Volkswagen recently came under fire for wiring its vehicles to deceive emissions tests, allowing over 11 million of its diesel vehicles worldwide to emit up to 40 times more than the allowable limit for airborne pollutants like nitrous oxide. While new details emerge in this story every day and Volkswagen, which recently surpassed Toyota as the largest automaker in the world, the facts that have already emerged offer valuable insights into the state of emissions testing and diesel vehicles.
Volkswagen engineers equipped a range of vehicles, currently known to include the Volkswagen Passat, Jetta, Golf, and the Audi A3, with a “defeat device” software, which senses when a vehicle is being put through an official emissions test and alters its emissions accordingly. While automakers have been taken to task over violations before, the scale and intention of this particular tampering is without precedent.
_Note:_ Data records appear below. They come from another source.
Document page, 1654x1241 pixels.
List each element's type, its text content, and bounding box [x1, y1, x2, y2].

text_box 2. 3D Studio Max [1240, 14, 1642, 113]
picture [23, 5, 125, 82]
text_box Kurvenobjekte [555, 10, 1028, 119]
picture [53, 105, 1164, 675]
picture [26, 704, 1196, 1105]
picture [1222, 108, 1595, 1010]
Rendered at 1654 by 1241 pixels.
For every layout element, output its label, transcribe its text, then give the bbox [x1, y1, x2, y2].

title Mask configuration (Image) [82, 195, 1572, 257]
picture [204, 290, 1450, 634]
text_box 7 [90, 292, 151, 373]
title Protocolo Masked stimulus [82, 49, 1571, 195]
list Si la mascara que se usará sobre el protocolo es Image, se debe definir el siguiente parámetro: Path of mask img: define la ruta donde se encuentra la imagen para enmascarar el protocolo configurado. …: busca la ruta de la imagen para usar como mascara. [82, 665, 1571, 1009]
How did Volkswagen perpetrate such pervasive fraud for so long? The answer lies in part in how car manufacturers conduct emissions testing.
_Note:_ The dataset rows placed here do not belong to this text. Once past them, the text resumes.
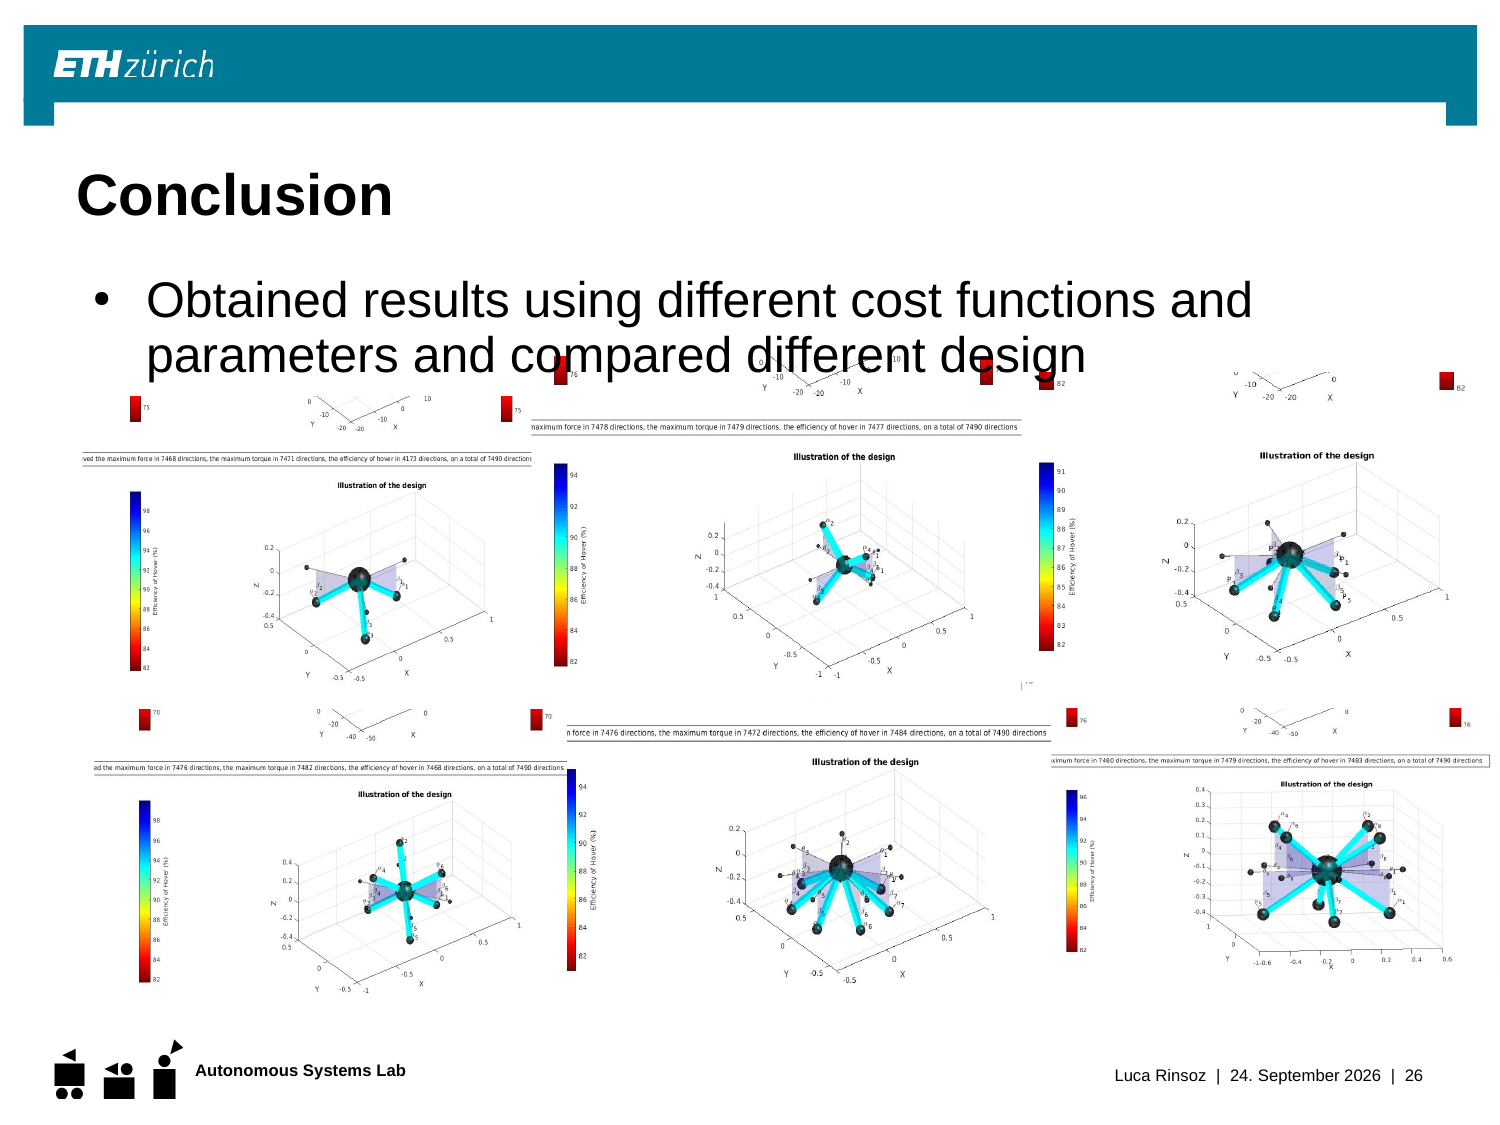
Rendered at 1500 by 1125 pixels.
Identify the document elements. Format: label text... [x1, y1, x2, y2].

picture [1426, 372, 1489, 682]
list Obtained results using different cost functions and parameters and compared different design [75, 271, 1426, 1019]
picture [1426, 708, 1500, 981]
title Conclusion [53, 101, 1447, 290]
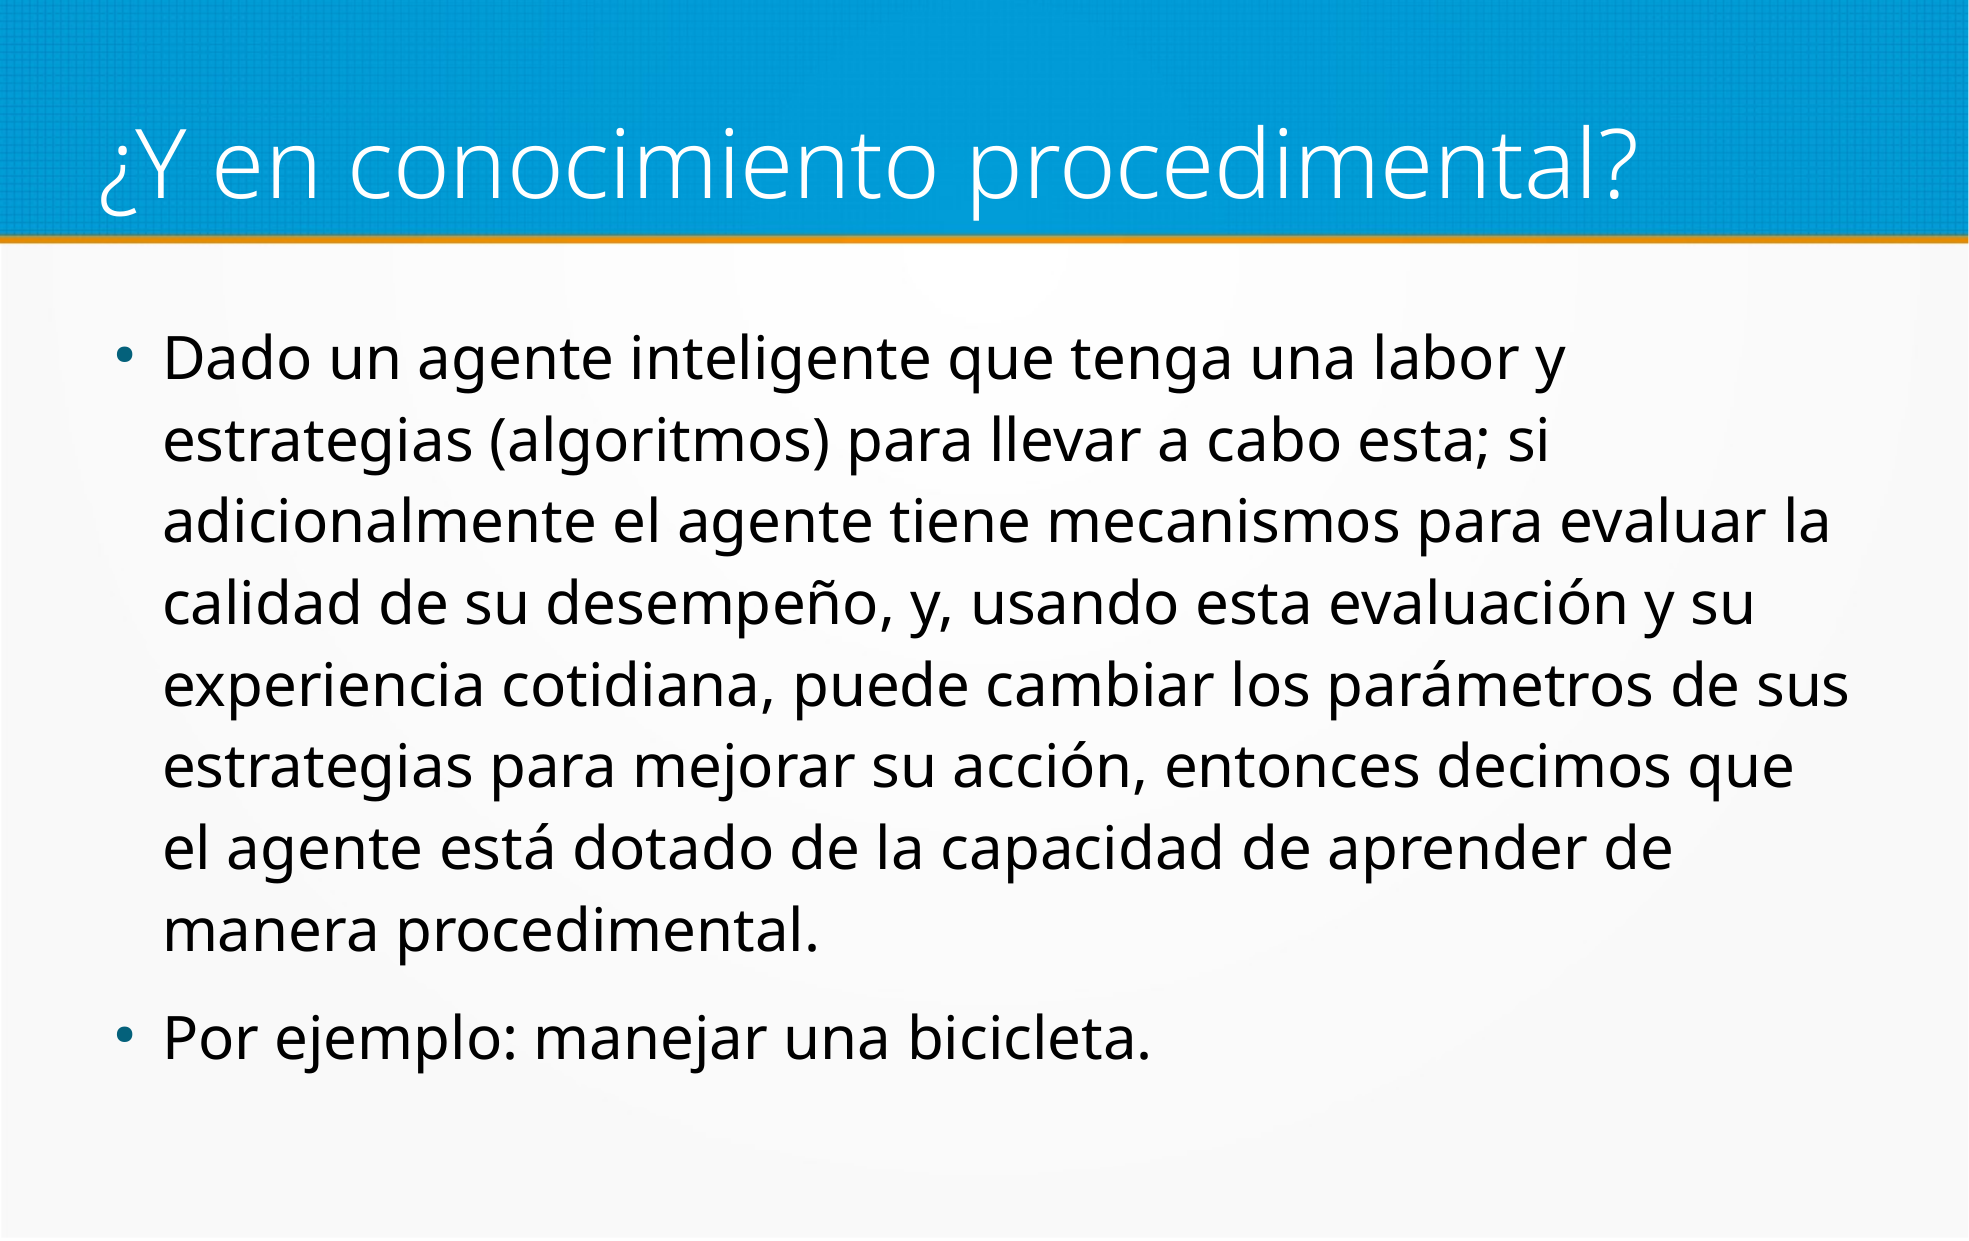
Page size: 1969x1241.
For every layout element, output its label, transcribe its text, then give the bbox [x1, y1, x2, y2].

picture [0, 233, 1969, 1241]
list Dado un agente inteligente que tenga una labor y estrategias (algoritmos) para llevar a cabo esta; si adicionalmente el agente tiene mecanismos para evaluar la calidad de su desempeño, y, usando esta evaluación y su experiencia cotidiana, puede cambiar los parámetros de sus estrategias para mejorar su acción, entonces decimos que el agente está dotado de la capacidad de aprender de manera procedimental. Por ejemplo: manejar una bicicleta. [98, 315, 1861, 1081]
title ¿Y en conocimiento procedimental? [98, 19, 1870, 227]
In the United States, automakers perform their own emissions tests and report these scores to the EPA, whereas in Europe manufacturers choose which outside company conducts their emissions tests. This means that a system of regulations put in place to ensure that automakers adhere to environmental guidelines is being primarily controlled by the automakers themselves, and not the government organization tasked with regulating air quality and pollution.
These revelations also have the potential to wreak havoc on the diesel car industry. While Europe is dominated by diesel engines, lingering negative conceptions of diesel vehicles have made it difficult for diesel technology to gain a foothold in the American market. Volkswagen, which is working to remove every trace of its “Clean Diesel” campaign from the internet, was making headway with its sporty yet efficient lineup, but this transgression could set consumer interest in diesel technology back decades.
What started as a black eye for the Volkswagen Group could end up making waves for the entire automotive industry. Emissions standards are regulated more stringently than ever, and this scandal could fundamentally change the way automakers prove their vehicles meet the grade. Furthermore, clean diesel technology is unlikely to take meaningful steps forward without public interest, and this scandal has dragged diesel’s name through the mud. On the bright side, this scandal could result in a decrease in pollution and an increase in corporate interest in clean vehicles, providing a silver lining for VW’s dark nitrous-oxide cloud.